Hello there,
I'm having a strange situation with our failover cluster after a recent planned outage for windows updates.
We have a 3 node cluster with one CSV, it has been set up for awhile with no issues until the recent planned outage where pausing Node2 to drain its roles caused the issue to be noticed.
Currently Node2 is the CSV owner but if I pause this node or attempt to manually move the CSV to Node1 or Node3 the CSV fails with an error of "0x1 Incorrect Function" and fails back to Node2 again (or just goes offline of Node2 is paused)
I created some logs of the cluster activity when attempting to move and noticed it fails to read the reservation on the disk, below is a snipped of the area where I believe the problem is occuring:
00000c84.00001ca8::2016/08/21-10:04:38.026 INFO [RCM] TransitionToState(SAN Data) OnlineCallIssued-->OnlinePending.00001734.00001554::2016/08/21-10:04:38.026 INFO [RES] Physical Disk <SAN Data>: ResHardDiskArbitrateInternal request Not a Space: Uses FastPath
00001734.00001554::2016/08/21-10:04:38.026 INFO [RES] Physical Disk <SAN Data>: ResHardDiskArbitrateInternal: Clusdisk driver handle or event handle is NULL.

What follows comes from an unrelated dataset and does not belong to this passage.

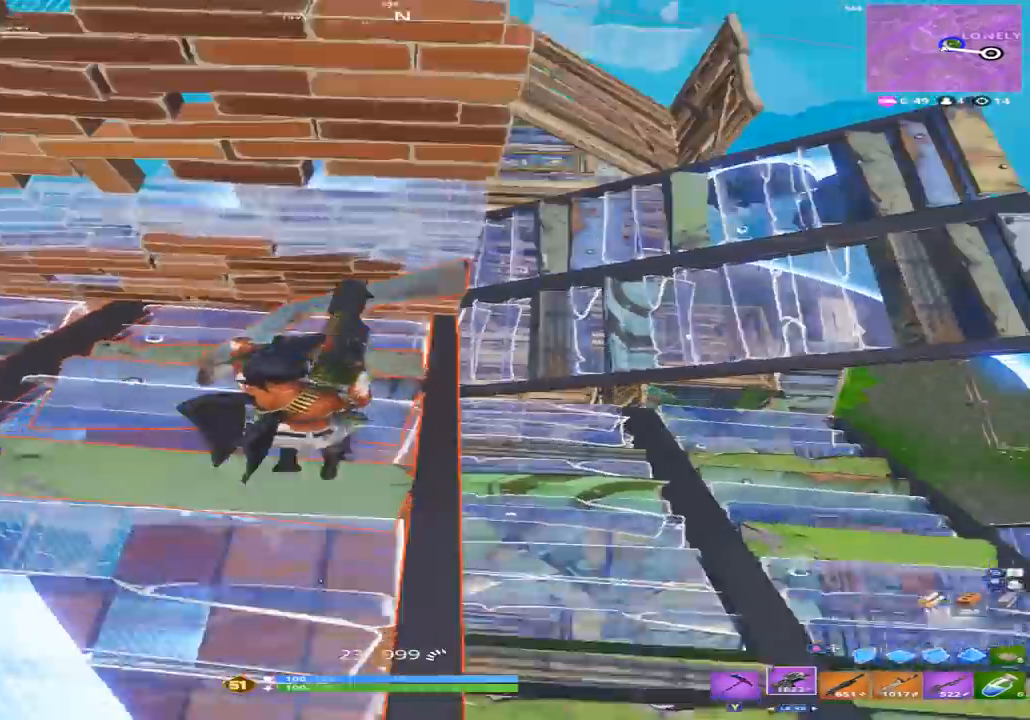
{"buttons": [], "left_stick": "up-right", "right_stick": "left", "events": [[33, "left_stick", "up-right"], [133, "right_stick", "up"], [233, "A", "down"], [233, "right_stick", "left"], [333, "A", "up"]]}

00001734.00001554::2016/08/21-10:04:38.027 INFO [RES] Physical Disk <SAN Data>: HardDiskpQueryDiskFromStm: ClusterStmFindDisk returned device='\\?\mpio#disk&ven_lefthand&prod_iscsidisk&rev_a500#1&7f6ac24&0&363030454233373344433534343531303030303030303233#{53f56307-b6bf-11d0-94f2-00a0c91efb8b}'
00001734.00001554::2016/08/21-10:04:38.047 INFO [RES] Physical Disk <SAN Data>: SetDiskInfo(1)
00001734.00001554::2016/08/21-10:04:38.047 INFO [RES] Physical Disk <SAN Data>: Arbitrate - Node using PR key 25f8bf3b0003734d
00001734.00001554::2016/08/21-10:04:38.047 ERR [RES] Physical Disk <SAN Data>: Failed to read reservation on the disk, status 1
00001734.00001554::2016/08/21-10:04:38.047 ERR [RES] Physical Disk <SAN Data>: ResHardDiskArbitrateInternal: PR Arbitration for disk Error: 1.
00001734.00001554::2016/08/21-10:04:38.048 ERR [RES] Physical Disk <SAN Data>: OnlineThread: Unable to arbitrate for the disk. Error: 1.
00001734.00001554::2016/08/21-10:04:38.048 ERR [RES] Physical Disk <SAN Data>: OnlineThread: Error 1 bringing resource online.
00001734.00001554::2016/08/21-10:04:38.048 INFO [RES] Physical Disk <SAN Data>: HardDiskpSetUnsetDiskFlags(mask=0x00000002, SetCluster=0, SetCsv=0,
The only changes made recently were the CSV being increased in capacity, the space was assigned on the SAN and then extended using DISKPART on the CSV owner however I did notice that DISKPART reports the drive being 8TB when it is actually 9TB. Windows Disk
Management reports it as 9TB as does Failover Cluster Manager.
The iSCSI connectors on all of the Nodes are connected to the SAN and can see the volume in Disk Management (once the CSV is up on Node2, they will run the VMs from it without issue)
I have tried taking the cluster offline and rebooting all of the servers which had no impact.
To retrace recent steps and test functionality I created another small volume on the SAN, added it as an additional CSV and it will happily move between all Nodes.
I also then increased the size of this volume on the SAN and extended it using the same method with DISKPART again with no issues.
I saw another thread on technet where someone had a similar issue after a power failure (though none of their Nodes would connect to the CSV) and running the PowerShell command Clear-ClusterDiskReservation helped in their case but sadly this did nothing to
help in this scenario.
Running this command from Node2 (current CSV owner) ran without any error, running the command from Node1 or Node3 returned a similar error to moving the disk stating an Incorrect function.
I have also tried validating the failover cluster, when validating it with the CSV it fails on Node 1 and cancels the rest of the tests to do with storage however if I just test the small test CSV I created all the tests pass without issue.
I haven't tried removing the CSV and re-adding it yet as we're currently in a crucial time of year so I can't risk it not coming back online again if this fails.
If anyone has any suggestions of what to try or where to look for answers it would be appreciated.